After locating the line that bears "loét miệng do", restate word for word that line and the rest of the listing to its final line, excluding all pictures.
※
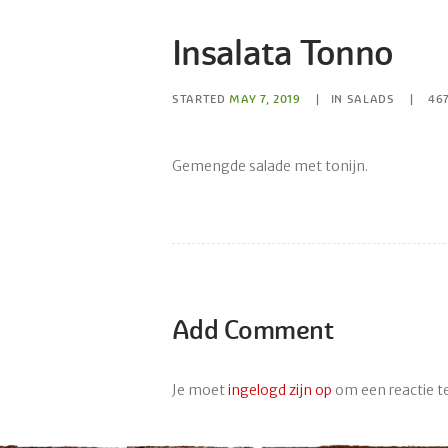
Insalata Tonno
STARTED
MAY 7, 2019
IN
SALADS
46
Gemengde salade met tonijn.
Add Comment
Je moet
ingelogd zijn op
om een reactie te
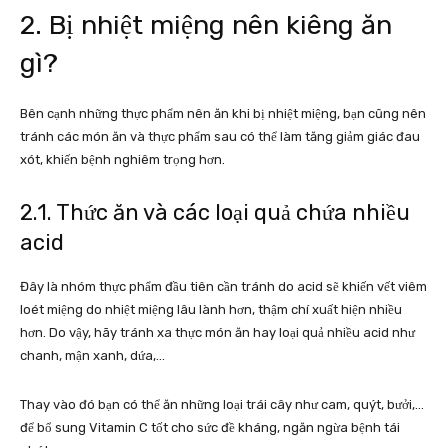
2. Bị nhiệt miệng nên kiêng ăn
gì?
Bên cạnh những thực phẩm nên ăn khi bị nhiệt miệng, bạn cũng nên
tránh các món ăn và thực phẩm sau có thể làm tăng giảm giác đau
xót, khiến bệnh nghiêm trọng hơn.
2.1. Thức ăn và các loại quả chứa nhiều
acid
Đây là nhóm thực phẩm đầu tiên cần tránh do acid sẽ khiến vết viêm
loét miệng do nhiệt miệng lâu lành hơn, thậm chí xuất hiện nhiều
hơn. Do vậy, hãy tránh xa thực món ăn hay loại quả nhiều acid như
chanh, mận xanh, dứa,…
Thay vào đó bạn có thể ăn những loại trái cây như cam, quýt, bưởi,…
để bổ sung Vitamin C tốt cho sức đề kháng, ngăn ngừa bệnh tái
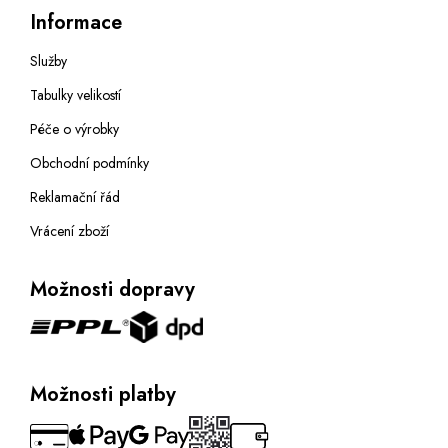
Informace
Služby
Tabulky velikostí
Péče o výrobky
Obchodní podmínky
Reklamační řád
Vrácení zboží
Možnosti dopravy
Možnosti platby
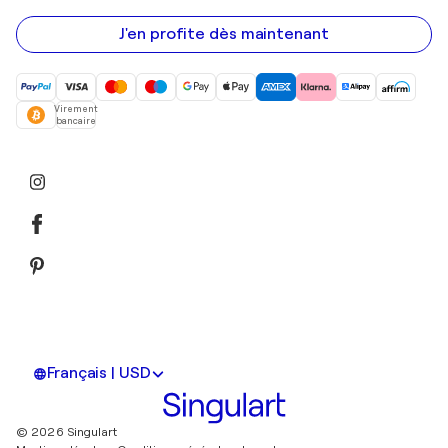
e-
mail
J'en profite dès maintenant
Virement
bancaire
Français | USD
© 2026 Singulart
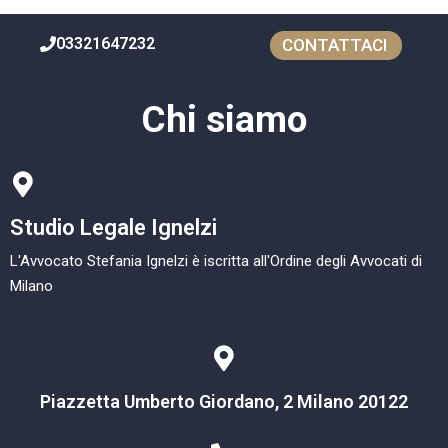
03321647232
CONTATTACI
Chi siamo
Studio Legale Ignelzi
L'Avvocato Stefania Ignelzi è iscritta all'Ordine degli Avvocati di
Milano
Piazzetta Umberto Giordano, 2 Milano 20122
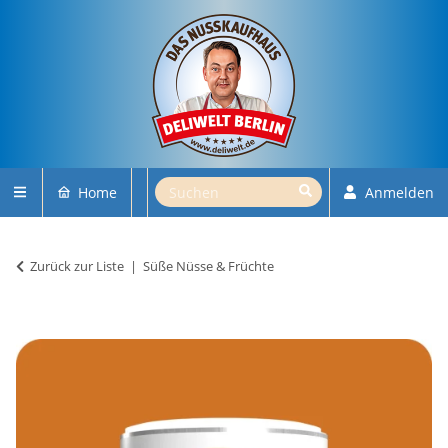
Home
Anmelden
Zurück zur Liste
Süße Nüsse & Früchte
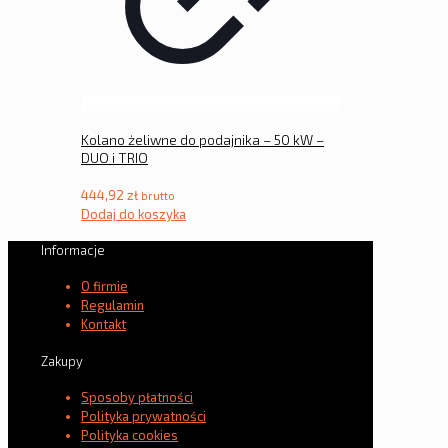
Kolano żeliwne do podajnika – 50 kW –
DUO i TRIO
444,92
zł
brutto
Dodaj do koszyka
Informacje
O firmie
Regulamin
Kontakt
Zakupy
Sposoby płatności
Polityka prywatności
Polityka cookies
※
Your solution
loét miệng do nhiệt miệng lâu lành hơn, thậm chí xuất hiện nhiều
hơn. Do vậy, hãy tránh xa thực món ăn hay loại quả nhiều acid như
chanh, mận xanh, dứa,…
Thay vào đó bạn có thể ăn những loại trái cây như cam, quýt, bưởi,…
để bổ sung Vitamin C tốt cho sức đề kháng, ngăn ngừa bệnh tái
Informace
Služby
Tabulky velikostí
Péče o výrobky
Obchodní podmínky
Reklamační řád
Vrácení zboží
Možnosti dopravy
Možnosti platby
e-
mail
J'en profite dès maintenant
Virement
bancaire
Français | USD
© 2026 Singulart
03321647232
CONTATTACI
Chi siamo
Studio Legale Ignelzi
L'Avvocato Stefania Ignelzi è iscritta all'Ordine degli Avvocati di
Milano
Piazzetta Umberto Giordano, 2 Milano 20122
Home
Anmelden
Zurück zur Liste
Süße Nüsse & Früchte
Kolano żeliwne do podajnika – 50 kW –
DUO i TRIO
444,92
zł
brutto
Dodaj do koszyka
Informacje
O firmie
Regulamin
Kontakt
Zakupy
Sposoby płatności
Polityka prywatności
Polityka cookies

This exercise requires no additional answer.